Is Sky’s hold on sports rights really so bad?

For a sporting body that fronts one of the most successful teams in world sport, in the midst of a record-breaking run of victories, the NZR is having a bit of a tough time of it at the moment. While there are certainly some problems with the broader issues that seem to surround rugby, there also remains a grudging backlash against Sky as the sole broadcaster and a general perceived cosiness in the overall relationship between the two organisations. 

One year into a five-year deal the All Blacks aren’t going to be heading anywhere else for a while and I’m not sure that’s actually a bad thing.  In many respects New Zealanders now have it pretty good, a sole home for rugby and now with the addition of FanPass to the Sky mix, viewers can sign up for a game or a month at a time as well as the usual satellite subscription.  

All the games, at a flexible price, so what’s the problem?

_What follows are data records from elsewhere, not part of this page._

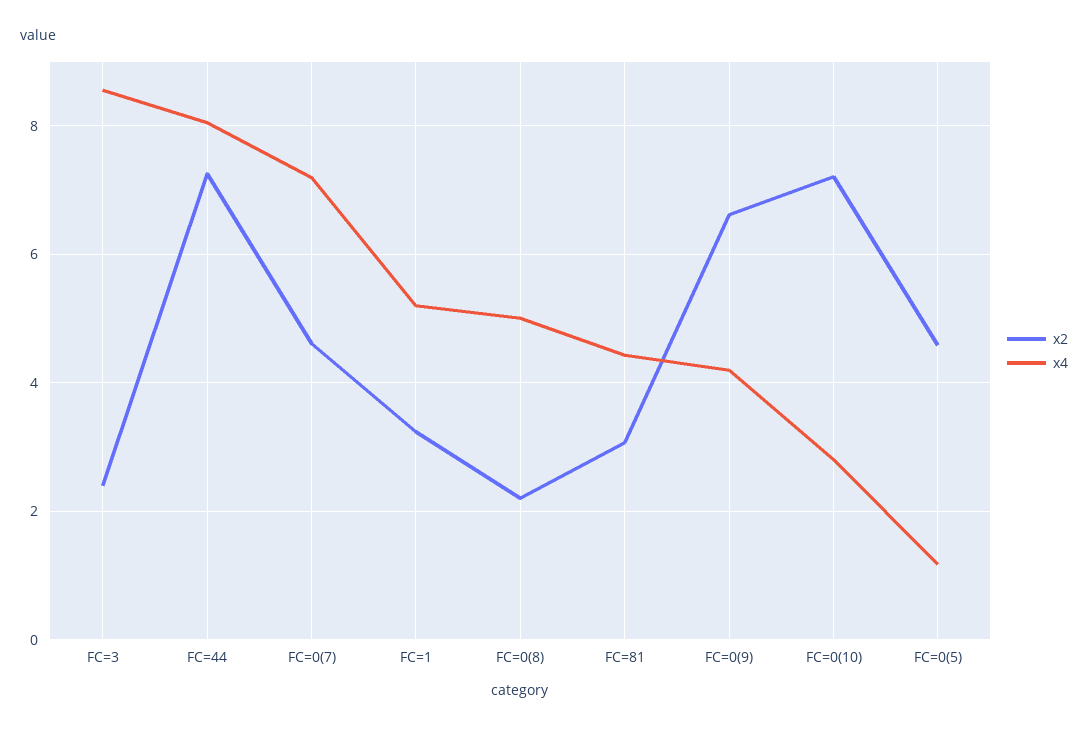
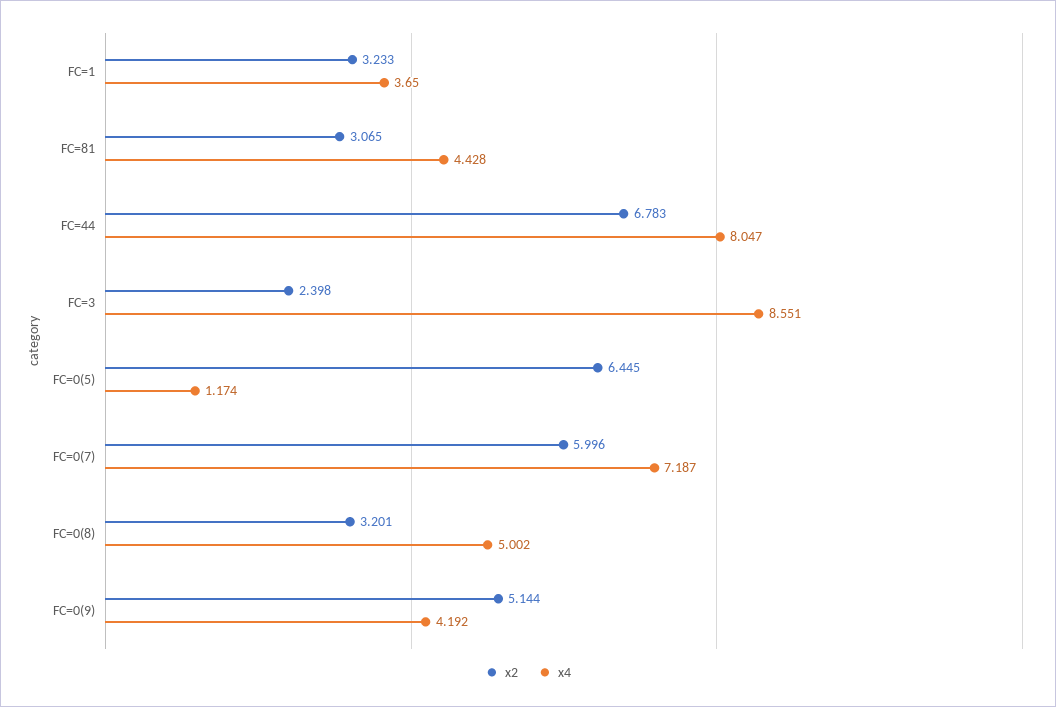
  {
    "x2": {
      "FC=3": 2.398,
-     "FC=44": 7.2,
+     "FC=44": 6.783,
-     "FC=0(7)": 4.6,
+     "FC=0(7)": 5.996,
      "FC=1": 3.233,
-     "FC=0(8)": 2.2,
+     "FC=0(8)": 3.201,
      "FC=81": 3.065,
-     "FC=0(9)": 6.6,
+     "FC=0(9)": 5.144,
-     "FC=0(10)": 7.2,
-     "FC=0(5)": 4.6
+     "FC=0(5)": 6.445
    },
    "x4": {
      "FC=3": 8.551,
      "FC=44": 8.047,
      "FC=0(7)": 7.187,
-     "FC=1": 5.2,
+     "FC=1": 3.65,
      "FC=0(8)": 5.002,
      "FC=81": 4.428,
      "FC=0(9)": 4.192,
-     "FC=0(10)": 2.8,
      "FC=0(5)": 1.174
    }
  }

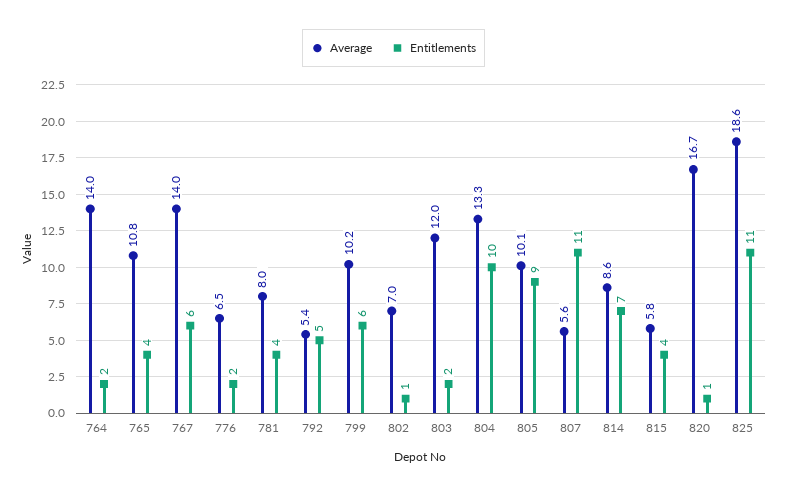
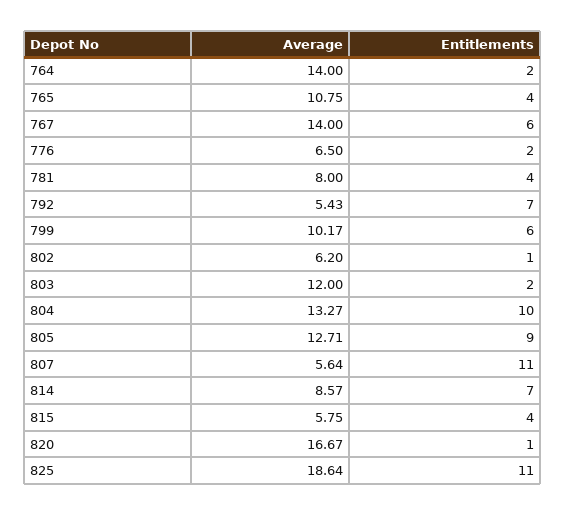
  {
    "Average": {
      "764": 14,
      "765": 10.75,
      "767": 14,
      "776": 6.5,
      "781": 8,
      "792": 5.43,
      "799": 10.17,
-     "802": 7,
+     "802": 6.2,
      "803": 12,
      "804": 13.27,
-     "805": 10.1,
+     "805": 12.71,
      "807": 5.64,
      "814": 8.57,
      "815": 5.75,
      "820": 16.67,
      "825": 18.64
    },
    "Entitlements": {
      "764": 2,
      "765": 4,
      "767": 6,
      "776": 2,
      "781": 4,
-     "792": 5,
+     "792": 7,
      "799": 6,
      "802": 1,
      "803": 2,
      "804": 10,
      "805": 9,
      "807": 11,
      "814": 7,
      "815": 4,
      "820": 1,
      "825": 11
    }
  }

Mostly I think it’s simply a brand problem. Both organisations do a good job of broadcasting and maximising the value of the rights but they do give off a large, successful, wealthy, faintly dull vibe and the public rather wants a something else. The trouble is there isn’t really a realistic something else on the horizon.  

The Coliseum Sport Media (CSM) team, which launched with such a fanfare three years ago after securing the EPL rights, have now exited their local obligations and moved offshore.  

The new plan is RugbyPass, a home for rugby for the 2 billion people living across Asia. It’s an exciting venture and Asia offers the scale, which ultimately made New Zealand a difficult place to return meaningful profits.

While they could return to New Zealand again the same problem remains.  CSM would need to write a huge cheque and then effectively monetise a single property over a number of years while offering the public the same monetary and production value.  

With Lightbox Sport currently missing in action, Spark seems a long way from realistically bidding for sport rights and at any rate they might find themselves bound by similar obligations that the Commerce Commission may put on Vodafone and Sky.  If, as Spark have requested, rights have to be offered at a wholesale rate to other ISPs, the value of any bid Spark could make would be negated by its non-exclusiveness. Still worth a $100M punt?

Longer term bets are on the tech companies to start moving into sport, Twitter’s recent investment in live NFL games looks to be a success and although they’ve not made any moves to date Facebook will likely come out to play as their Live platform develops. However, given the cost of sports rights it’s questionable if either entity would see a return on the investment with simply an advertising play; just ask TVNZ management if they fancy a crack…

A more likely solution is a replication of the type of model that Cricket Australia use with the core rights sold on to a broadcaster (likely to be SKY, sorry haters) but a portion (perhaps mobile only) retained to be exploited in-house with a direct-to-consumer play. With the addition of free content dynamically cut up and presented across various social media channels to drive casual interest, the NZRU could achieve a higher financial return and more effectively maximise their audience. 

The full picture might be a few years away but there is a switched-on digital team at the NZR and expect the evolution to trickle up from the smaller codes and properties as the rights become available again. In the meanwhile you can curmudgeonly enjoy everything at a reasonable price.